Click to see if you’re caught up
  • Ensure you have R and RStudio installed on your computer
  • Read (Grolemund 2014, chap. 2) if you need a refresher on R basics
  • Ensure you have installed tidyverse
  • Download the dplyr cheatsheet (Cetinkaya-Rundel 2023) and keep it handy for reference.
  • Revisit base R vs tidyverse syntax equivalence
  • Skim the textbook references mentioned in the slides to find out more about the topics covered in the lecture.
  • Take note of any concepts that might remain unclear to you even after the lab and bring them to the next lecture.

🗓️ Day 02
(Tue 11 Jul)

🧑‍🏫 Lecture

Data types and common file formats
(CSV, JSON, XML, YAML, and more)

💻 Lab

Manipulating XML files

📖 Revise

Click to see if you’re caught up

Do a bit of self-checking:

Would you be able to explain in simple terms what the following dplyr functions do?

  • select()
  • filter()
  • arrange()
  • summarise()
  • mutate()

If the answer is no, refer to (Wickham and Grolemund 2016, chap. 5) (this book is available for free online).
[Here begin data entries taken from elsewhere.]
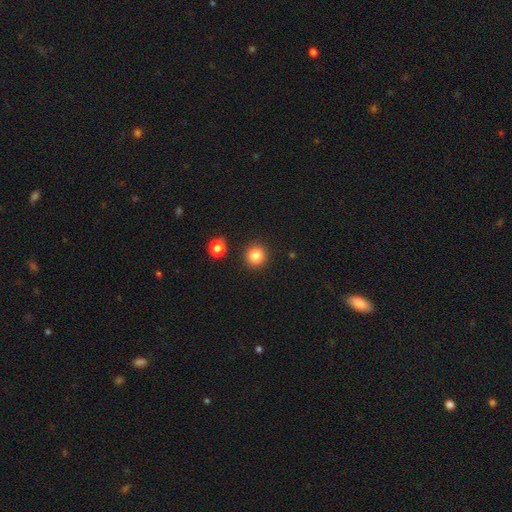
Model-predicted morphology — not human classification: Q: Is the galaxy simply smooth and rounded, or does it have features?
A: smooth — 83%.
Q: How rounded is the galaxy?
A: round — 93%.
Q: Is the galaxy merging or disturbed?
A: none — 90%.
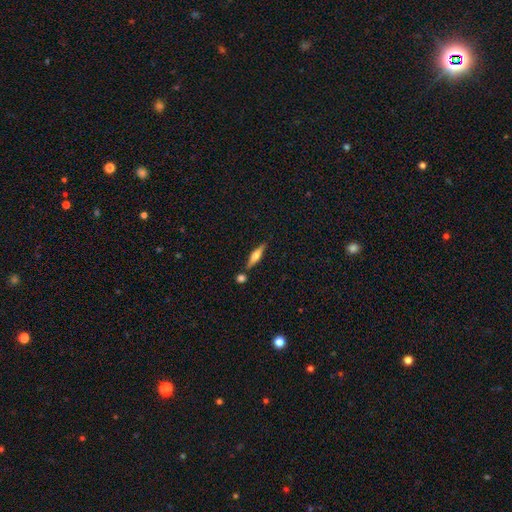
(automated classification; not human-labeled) This appears to be a featured or disk galaxy (52%) viewed edge-on (95%). Merging: none (76%).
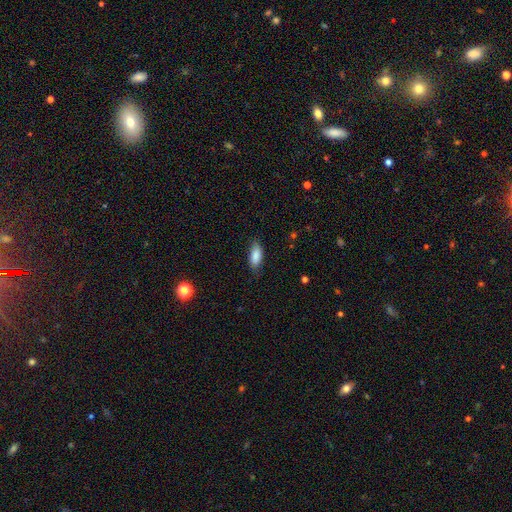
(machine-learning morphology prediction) smooth-or-featured: smooth: 86% | featured or disk: 7% | star or artifact: 7%
  how-rounded: in between: 81% | cigar-shaped: 17% | round: 2%
  merging: none: 78% | minor disturbance: 17% | major disturbance: 3% | merger: 1%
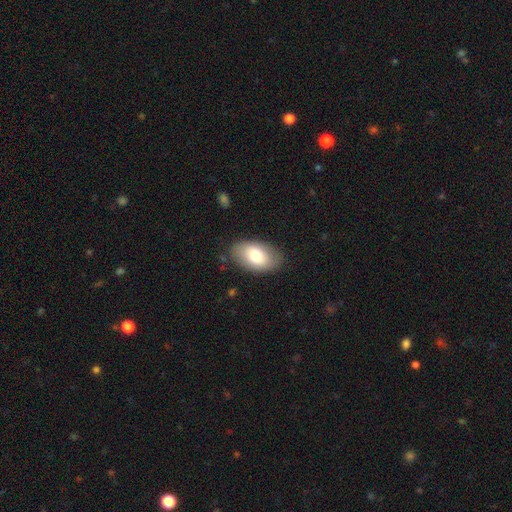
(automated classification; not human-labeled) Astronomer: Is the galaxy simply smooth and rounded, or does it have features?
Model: smooth — 76%.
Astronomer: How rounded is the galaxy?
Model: in between — 93%.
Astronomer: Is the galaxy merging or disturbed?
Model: none — 84%.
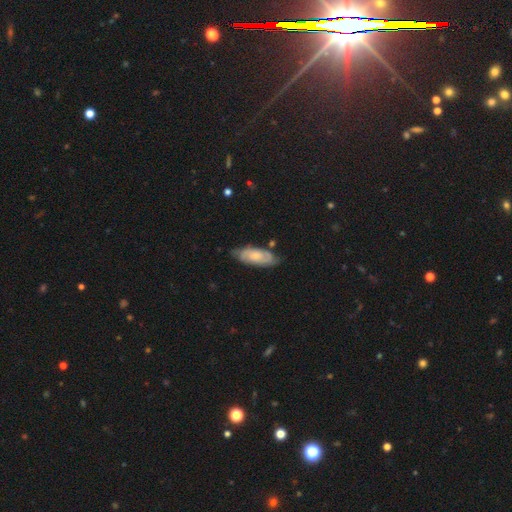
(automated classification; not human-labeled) smooth_or_featured: featured or disk (p=0.58) [alt: smooth p=0.36]
disk_edge_on: no (p=0.89) [alt: yes p=0.11]
bar: no (p=0.73) [alt: weak p=0.23]
has_spiral_arms: yes (p=0.86) [alt: no p=0.14]
bulge_size: small (p=0.56) [alt: moderate p=0.33]
merging: none (p=0.69) [alt: minor disturbance p=0.23]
You can also refer to the dplyr documentation and the dplyr cheatsheet.

XML

  • Revisit the code your class instructor shared on Part 2 of the lab (🧑🏻‍🏫 TEACHING MOMENT).
  • Do you really get what’s going on? If not, ask questions on Slack! Don’t be shy, you’re likely not the only one who’s confused. We’ll go through the questions at the beginning of the next lecture.
  • Revisit your own code for the rest of the lab. Try to figure out the reason behind each line of code.

🗓️ Day 03
(Wed 12 Jul)

🧑‍🏫 Lecture

The Internet and the Web
(Add HTTP, HTML, CSS, DOM, JS to your vocabulary)

💻 Lab

GitHub and Markdown

📖 Revise

Click here for suggestions of content
  • Check out this episode of the Babagge podcast from the Economist featuring an interview with the creator of the TCP/IP protocol. Learn about the fascinating journey of how the protocol came to life and gain insights into the relationship between AI and the Internet nowadays:

  • Check out this recent WIRED interview with Sir Tim Berners-Lee, the inventor of the World Wide Web:

🗓️ Day 04
(Thu 13 Jul)

🧑‍🏫 Lecture

Web Scraping
Time to collect data from the Web!

💻 Lab

Web Scraping with the rvest package

📣 Assignment Reveal

The midterm assignment will be revealed during the lecture! Deadline: Tue 18 Jul, 11:59 p.m. BST.

🗓️ Day 05
(Fri 14 Jul)
There are no lectures or labs on Fridays!

📟 Slack support

  • Reach out on the public channels on Slack if you have any questions.
  • Enhance your skills by helping your peers on Slack.
  • (Jon will be monitoring the public Slack channels on Thursday afternoon/Friday morning)

🧑‍💼 Office Hours

  • Attend office hours on Friday morning (from 10am to 12pm) if you need additional assistance.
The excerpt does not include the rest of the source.